Request —
Reproduce the text of every record below line by line with no changes, and leave the pictures out of your answer.

[Saved data entries]

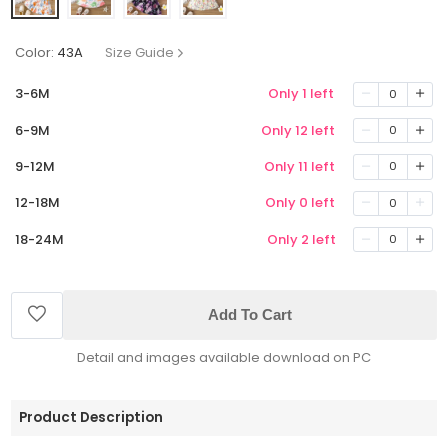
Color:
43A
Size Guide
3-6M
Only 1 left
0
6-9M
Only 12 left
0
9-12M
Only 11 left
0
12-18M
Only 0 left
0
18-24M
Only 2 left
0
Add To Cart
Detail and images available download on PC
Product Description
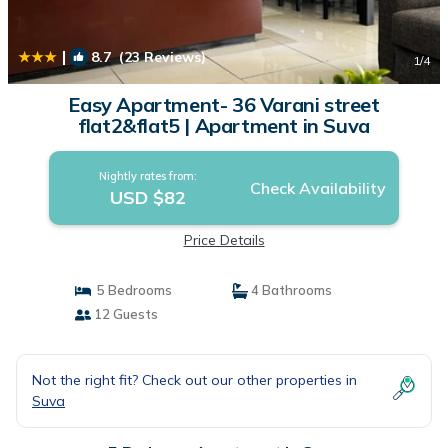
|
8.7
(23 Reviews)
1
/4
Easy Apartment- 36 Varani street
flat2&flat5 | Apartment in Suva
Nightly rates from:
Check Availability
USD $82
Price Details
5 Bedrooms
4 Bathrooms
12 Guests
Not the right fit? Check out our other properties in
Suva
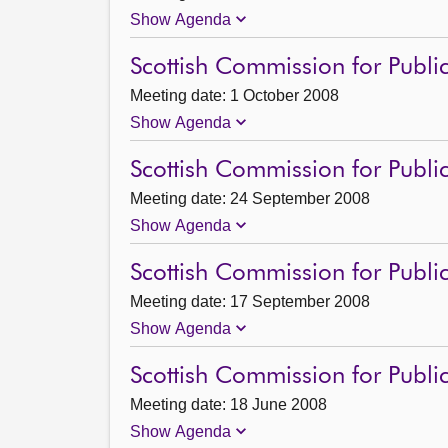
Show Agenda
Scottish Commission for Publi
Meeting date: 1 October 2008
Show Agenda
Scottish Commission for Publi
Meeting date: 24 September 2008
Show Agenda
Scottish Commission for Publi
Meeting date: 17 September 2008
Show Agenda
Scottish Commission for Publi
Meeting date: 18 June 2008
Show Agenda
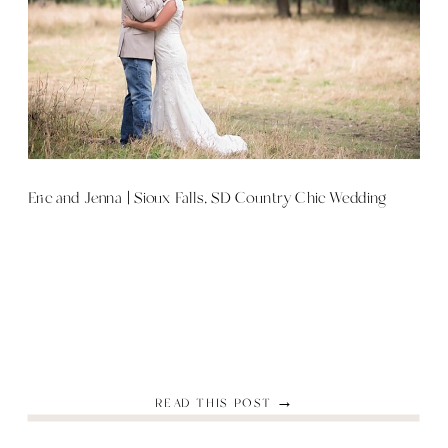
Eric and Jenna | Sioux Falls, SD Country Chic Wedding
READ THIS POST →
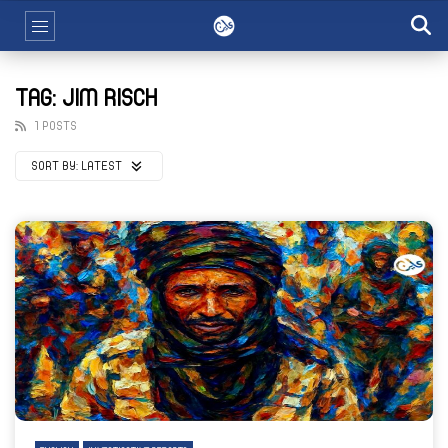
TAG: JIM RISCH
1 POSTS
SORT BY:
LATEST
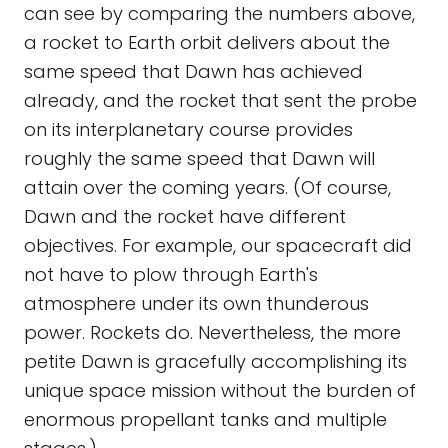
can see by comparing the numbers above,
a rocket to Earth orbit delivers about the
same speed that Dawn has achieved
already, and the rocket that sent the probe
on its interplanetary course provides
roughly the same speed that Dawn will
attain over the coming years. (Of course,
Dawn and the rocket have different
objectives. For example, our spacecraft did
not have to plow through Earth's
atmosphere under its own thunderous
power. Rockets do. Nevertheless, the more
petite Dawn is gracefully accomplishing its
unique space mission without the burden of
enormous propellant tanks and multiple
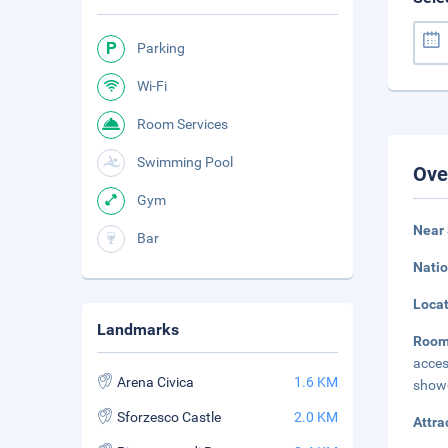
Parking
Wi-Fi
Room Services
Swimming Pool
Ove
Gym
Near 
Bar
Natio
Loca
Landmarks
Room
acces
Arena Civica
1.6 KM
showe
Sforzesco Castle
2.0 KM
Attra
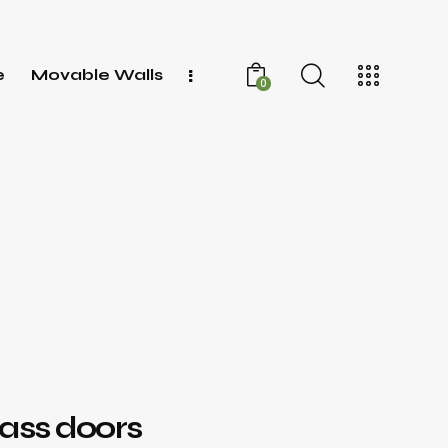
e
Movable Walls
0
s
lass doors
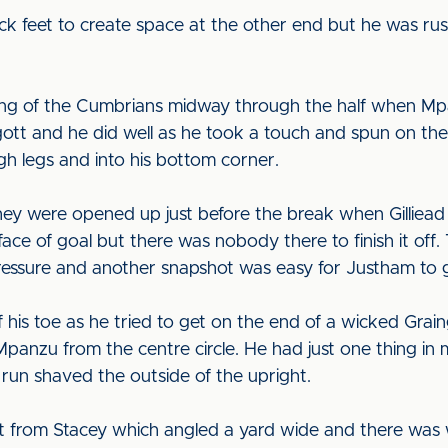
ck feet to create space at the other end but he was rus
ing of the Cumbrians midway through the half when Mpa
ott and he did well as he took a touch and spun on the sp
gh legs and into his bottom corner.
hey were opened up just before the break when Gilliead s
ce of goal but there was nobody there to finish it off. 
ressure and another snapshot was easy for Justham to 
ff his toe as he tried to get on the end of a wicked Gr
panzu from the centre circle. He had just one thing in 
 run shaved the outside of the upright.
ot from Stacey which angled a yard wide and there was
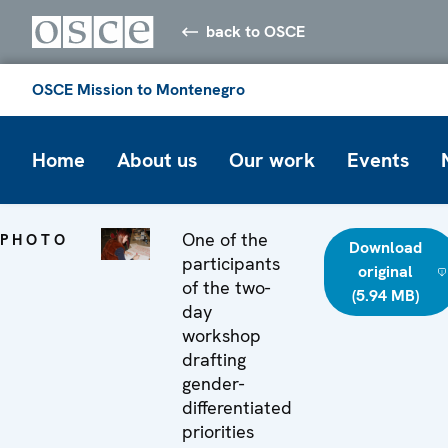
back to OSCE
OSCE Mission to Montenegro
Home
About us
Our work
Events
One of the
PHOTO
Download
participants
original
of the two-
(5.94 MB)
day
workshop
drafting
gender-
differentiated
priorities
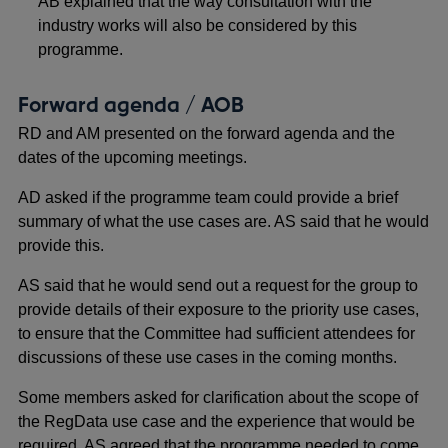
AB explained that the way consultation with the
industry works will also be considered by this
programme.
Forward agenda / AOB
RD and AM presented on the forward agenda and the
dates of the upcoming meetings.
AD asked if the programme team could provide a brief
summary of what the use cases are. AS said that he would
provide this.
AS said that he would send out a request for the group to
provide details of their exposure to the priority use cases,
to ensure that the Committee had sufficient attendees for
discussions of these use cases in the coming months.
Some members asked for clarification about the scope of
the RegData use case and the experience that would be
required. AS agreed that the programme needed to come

Solution to this exercise —
Color:
43A
Size Guide
3-6M
Only 1 left
0
6-9M
Only 12 left
0
9-12M
Only 11 left
0
12-18M
Only 0 left
0
18-24M
Only 2 left
0
Add To Cart
Detail and images available download on PC
Product Description
|
8.7
(23 Reviews)
1
/4
Easy Apartment- 36 Varani street
flat2&flat5 | Apartment in Suva
Nightly rates from:
Check Availability
USD $82
Price Details
5 Bedrooms
4 Bathrooms
12 Guests
Not the right fit? Check out our other properties in
Suva
Show Agenda
Scottish Commission for Publi
Meeting date: 1 October 2008
Show Agenda
Scottish Commission for Publi
Meeting date: 24 September 2008
Show Agenda
Scottish Commission for Publi
Meeting date: 17 September 2008
Show Agenda
Scottish Commission for Publi
Meeting date: 18 June 2008
Show Agenda
Eric and Jenna | Sioux Falls, SD Country Chic Wedding
READ THIS POST →
TAG: JIM RISCH
1 POSTS
SORT BY:
LATEST
can see by comparing the numbers above,
a rocket to Earth orbit delivers about the
same speed that Dawn has achieved
already, and the rocket that sent the probe
on its interplanetary course provides
roughly the same speed that Dawn will
attain over the coming years. (Of course,
Dawn and the rocket have different
objectives. For example, our spacecraft did
not have to plow through Earth's
atmosphere under its own thunderous
power. Rockets do. Nevertheless, the more
petite Dawn is gracefully accomplishing its
unique space mission without the burden of
enormous propellant tanks and multiple
Parking
Wi-Fi
Room Services
Swimming Pool
Ove
Gym
Near 
Bar
Natio
Loca
Landmarks
Room
acces
Arena Civica
1.6 KM
showe
Sforzesco Castle
2.0 KM
Attra
e
Movable Walls
0
s
lass doors
ck feet to create space at the other end but he was rus
ing of the Cumbrians midway through the half when Mpa
ott and he did well as he took a touch and spun on the sp
gh legs and into his bottom corner.
hey were opened up just before the break when Gilliead s
ce of goal but there was nobody there to finish it off. 
ressure and another snapshot was easy for Justham to 
ff his toe as he tried to get on the end of a wicked Gr
panzu from the centre circle. He had just one thing in 
 run shaved the outside of the upright.
ot from Stacey which angled a yard wide and there was
back to OSCE
OSCE Mission to Montenegro
Home
About us
Our work
Events
One of the
PHOTO
Download
participants
original
of the two-
(5.94 MB)
day
workshop
drafting
gender-
differentiated
priorities
AB explained that the way consultation with the
industry works will also be considered by this
programme.
Forward agenda / AOB
RD and AM presented on the forward agenda and the
dates of the upcoming meetings.
AD asked if the programme team could provide a brief
summary of what the use cases are. AS said that he would
provide this.
AS said that he would send out a request for the group to
provide details of their exposure to the priority use cases,
to ensure that the Committee had sufficient attendees for
discussions of these use cases in the coming months.
Some members asked for clarification about the scope of
the RegData use case and the experience that would be
required. AS agreed that the programme needed to come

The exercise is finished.